Visitors to the Pentagon walk past guards armed with assault rifles and then pass through an outside building equipped with state-of-the-art metal detectors. Once they enter the Pentagon itself, the first thing they see is another booth manned by heavily armed security personnel.
The Pentagon is very much the exception, however. Washington, Maryland and Virginia are dotted with dozens of military bases and Defense Department office buildings, and both types of facilities have significant potential security gaps, according to experts in the field.
At military posts like the sprawling Marine base in Quantico, Va., for instance, virtually anyone with one of the Common Access Cards (CAC) issued to troops, civilian Defense Department employees and government contractors can enter the facility without being patted down or made to go through a metal detector.
Aaron Alexis, the primary suspect in the Navy Yard shootings, was a Navy information technology contractor, and appeared to have a government-contractor access card of his own, according to his company, The Experts. Figuring out how Alexis managed to enter the compound with at least one semiautomatic weapon is a top priority for the FBI agents leading the investigation into the shootings.
"The primary element of security is limiting access for people who don't have the need to be in a given place," said Ian Kanski, a former Marine Corps force protection officer who also worked as a private security contractor overseas. "We have an overabundance of universal access in the military. I've been out of the Marines since 2006. Should I still have a card that allows me to get onto almost any base?"
The hundreds of thousands of people with CAC cards aren't the only ones who have a relatively easy time making their way onto military posts. Many bases also allow veterans with valid military retiree ID cards to enter the posts so they can receive medical care at the facilities' hospitals and medical clinics, or shop at subsidized supermarkets.
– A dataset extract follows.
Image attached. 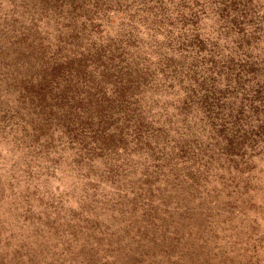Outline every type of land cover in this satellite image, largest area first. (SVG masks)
I'll return each mask as SVG.
<instances>
[{"label":"rangeland","instance_id":"1","mask_svg":"<svg viewBox=\"0 0 264 264\" xmlns=\"http://www.w3.org/2000/svg\"><path fill=\"white\" fill-rule=\"evenodd\" d=\"M0 264H264V0H0Z\"/></svg>","mask_w":264,"mask_h":264}]
</instances>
Some bases search the veterans' cars, but the retired troops themselves are almost never patted down or asked to go through metal detectors. That would theoretically make it easy for a potential assailant to smuggle a firearm onto the base.
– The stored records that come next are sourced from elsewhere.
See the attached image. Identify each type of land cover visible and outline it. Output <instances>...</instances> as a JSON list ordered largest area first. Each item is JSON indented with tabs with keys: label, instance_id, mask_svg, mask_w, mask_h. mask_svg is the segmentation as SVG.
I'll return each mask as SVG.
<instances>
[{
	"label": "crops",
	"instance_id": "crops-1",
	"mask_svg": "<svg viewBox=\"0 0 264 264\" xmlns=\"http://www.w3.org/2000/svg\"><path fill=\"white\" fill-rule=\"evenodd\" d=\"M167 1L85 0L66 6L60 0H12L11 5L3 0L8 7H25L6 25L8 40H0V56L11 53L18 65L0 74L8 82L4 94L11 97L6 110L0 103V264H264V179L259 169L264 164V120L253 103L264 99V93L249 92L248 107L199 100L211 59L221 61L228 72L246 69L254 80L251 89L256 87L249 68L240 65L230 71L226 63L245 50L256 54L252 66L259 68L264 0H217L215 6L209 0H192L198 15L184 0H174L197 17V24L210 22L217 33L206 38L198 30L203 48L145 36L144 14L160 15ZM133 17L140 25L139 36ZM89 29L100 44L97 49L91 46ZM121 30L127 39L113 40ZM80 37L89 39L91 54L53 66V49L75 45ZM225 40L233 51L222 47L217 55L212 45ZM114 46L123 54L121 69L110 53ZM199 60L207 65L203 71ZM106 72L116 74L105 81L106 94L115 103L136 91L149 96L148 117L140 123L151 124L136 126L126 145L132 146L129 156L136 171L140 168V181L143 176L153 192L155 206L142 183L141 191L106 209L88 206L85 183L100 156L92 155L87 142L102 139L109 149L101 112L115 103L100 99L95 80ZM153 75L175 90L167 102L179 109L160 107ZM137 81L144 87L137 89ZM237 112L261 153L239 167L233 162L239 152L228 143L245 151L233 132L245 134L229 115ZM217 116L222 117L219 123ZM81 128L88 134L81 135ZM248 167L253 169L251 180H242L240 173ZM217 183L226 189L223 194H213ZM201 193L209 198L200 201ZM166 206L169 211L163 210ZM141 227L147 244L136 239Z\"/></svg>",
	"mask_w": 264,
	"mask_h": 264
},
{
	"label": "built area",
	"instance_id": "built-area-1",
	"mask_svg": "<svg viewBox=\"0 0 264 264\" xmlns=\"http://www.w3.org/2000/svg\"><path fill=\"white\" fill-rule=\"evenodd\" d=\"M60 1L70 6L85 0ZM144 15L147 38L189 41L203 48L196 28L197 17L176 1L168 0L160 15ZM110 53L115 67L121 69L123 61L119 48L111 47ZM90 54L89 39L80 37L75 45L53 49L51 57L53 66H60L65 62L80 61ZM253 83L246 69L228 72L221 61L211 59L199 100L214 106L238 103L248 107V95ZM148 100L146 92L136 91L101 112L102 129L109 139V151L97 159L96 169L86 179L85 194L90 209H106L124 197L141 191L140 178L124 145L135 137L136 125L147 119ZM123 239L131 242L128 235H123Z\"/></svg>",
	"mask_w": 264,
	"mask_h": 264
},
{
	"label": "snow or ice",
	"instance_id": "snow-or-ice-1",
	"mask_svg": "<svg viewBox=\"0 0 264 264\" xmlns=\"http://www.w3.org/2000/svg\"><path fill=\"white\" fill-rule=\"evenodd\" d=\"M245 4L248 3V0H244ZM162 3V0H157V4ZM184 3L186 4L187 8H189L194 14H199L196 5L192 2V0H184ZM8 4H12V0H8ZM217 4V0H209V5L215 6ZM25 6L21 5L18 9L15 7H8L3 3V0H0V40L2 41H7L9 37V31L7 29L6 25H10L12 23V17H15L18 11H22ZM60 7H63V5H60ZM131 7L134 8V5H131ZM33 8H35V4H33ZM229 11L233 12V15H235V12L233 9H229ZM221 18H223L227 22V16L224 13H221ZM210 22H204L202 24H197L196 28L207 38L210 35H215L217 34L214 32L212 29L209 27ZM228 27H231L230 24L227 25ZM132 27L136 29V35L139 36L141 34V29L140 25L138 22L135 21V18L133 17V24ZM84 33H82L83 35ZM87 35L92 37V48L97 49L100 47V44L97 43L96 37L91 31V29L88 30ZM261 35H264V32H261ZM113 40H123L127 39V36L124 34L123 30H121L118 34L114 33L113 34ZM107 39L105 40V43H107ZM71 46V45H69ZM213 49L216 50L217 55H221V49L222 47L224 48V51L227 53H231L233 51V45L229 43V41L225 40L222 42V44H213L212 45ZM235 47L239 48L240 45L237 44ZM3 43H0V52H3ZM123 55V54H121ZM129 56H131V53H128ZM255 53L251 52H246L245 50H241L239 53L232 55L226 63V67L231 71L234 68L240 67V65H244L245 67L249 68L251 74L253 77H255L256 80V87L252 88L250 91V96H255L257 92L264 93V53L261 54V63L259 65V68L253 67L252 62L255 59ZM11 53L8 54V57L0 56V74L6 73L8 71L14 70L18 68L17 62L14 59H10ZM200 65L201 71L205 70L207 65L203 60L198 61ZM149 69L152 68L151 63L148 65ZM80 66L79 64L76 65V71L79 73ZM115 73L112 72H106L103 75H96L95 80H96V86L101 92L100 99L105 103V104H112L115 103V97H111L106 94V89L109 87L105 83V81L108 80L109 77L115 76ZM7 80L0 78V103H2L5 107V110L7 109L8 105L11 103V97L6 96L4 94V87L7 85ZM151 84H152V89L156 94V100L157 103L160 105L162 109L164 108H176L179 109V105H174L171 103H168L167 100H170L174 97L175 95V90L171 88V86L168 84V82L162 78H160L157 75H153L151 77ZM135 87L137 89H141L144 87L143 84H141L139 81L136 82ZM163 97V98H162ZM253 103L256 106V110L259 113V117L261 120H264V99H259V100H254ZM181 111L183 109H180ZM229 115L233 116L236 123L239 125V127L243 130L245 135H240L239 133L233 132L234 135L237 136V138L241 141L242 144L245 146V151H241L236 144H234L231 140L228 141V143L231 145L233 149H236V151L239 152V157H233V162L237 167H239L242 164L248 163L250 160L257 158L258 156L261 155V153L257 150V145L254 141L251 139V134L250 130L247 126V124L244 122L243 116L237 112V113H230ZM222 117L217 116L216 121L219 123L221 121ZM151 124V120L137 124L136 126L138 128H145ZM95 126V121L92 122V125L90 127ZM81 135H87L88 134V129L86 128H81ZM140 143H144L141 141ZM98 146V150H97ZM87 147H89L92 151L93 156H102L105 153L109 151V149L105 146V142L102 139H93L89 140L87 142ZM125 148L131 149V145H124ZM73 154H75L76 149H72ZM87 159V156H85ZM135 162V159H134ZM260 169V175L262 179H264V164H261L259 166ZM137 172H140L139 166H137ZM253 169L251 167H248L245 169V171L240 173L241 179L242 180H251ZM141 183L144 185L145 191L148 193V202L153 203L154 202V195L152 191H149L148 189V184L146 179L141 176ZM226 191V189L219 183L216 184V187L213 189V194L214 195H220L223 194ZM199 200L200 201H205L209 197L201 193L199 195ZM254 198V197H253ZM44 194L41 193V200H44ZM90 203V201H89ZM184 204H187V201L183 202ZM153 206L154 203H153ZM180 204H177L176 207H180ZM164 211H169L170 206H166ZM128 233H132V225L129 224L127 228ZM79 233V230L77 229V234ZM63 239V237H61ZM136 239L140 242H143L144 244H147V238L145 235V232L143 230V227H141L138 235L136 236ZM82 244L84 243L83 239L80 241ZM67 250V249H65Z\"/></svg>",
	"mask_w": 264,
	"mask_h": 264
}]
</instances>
The Defense Department's office buildings in and around Washington present a different kind of risk. Unlike military posts, the buildings are generally protected by private security guards who are either unarmed or equipped solely with a sidearm. The entrances have metal detectors, but government employees or contractors with ID cards for the buildings are often allowed to bypass them, according to personnel who work at three of the Defense facilities.
Fred Burton, the vice president for intelligence at Stratfor and a former State Department counterterrorism agent, said human nature made it even harder to guard against insider attacks like the one that appears to have taken place at the Navy Yard.
"Guards, even good ones, can have familiarity fatigue where they see the same guy every day and decide to just wave him through," he said.
Kanski said that preventing that type of complacency is the biggest challenge facing the security personnel charged with preventing people like Alexis from taking the lives of their friends and colleagues.
"Security is only as good as the human element implementing it," he said. "If that falls short, all the security measures in the world won't be enough to keep something like this from happening again."
This piece was originally written for Foreign Policy.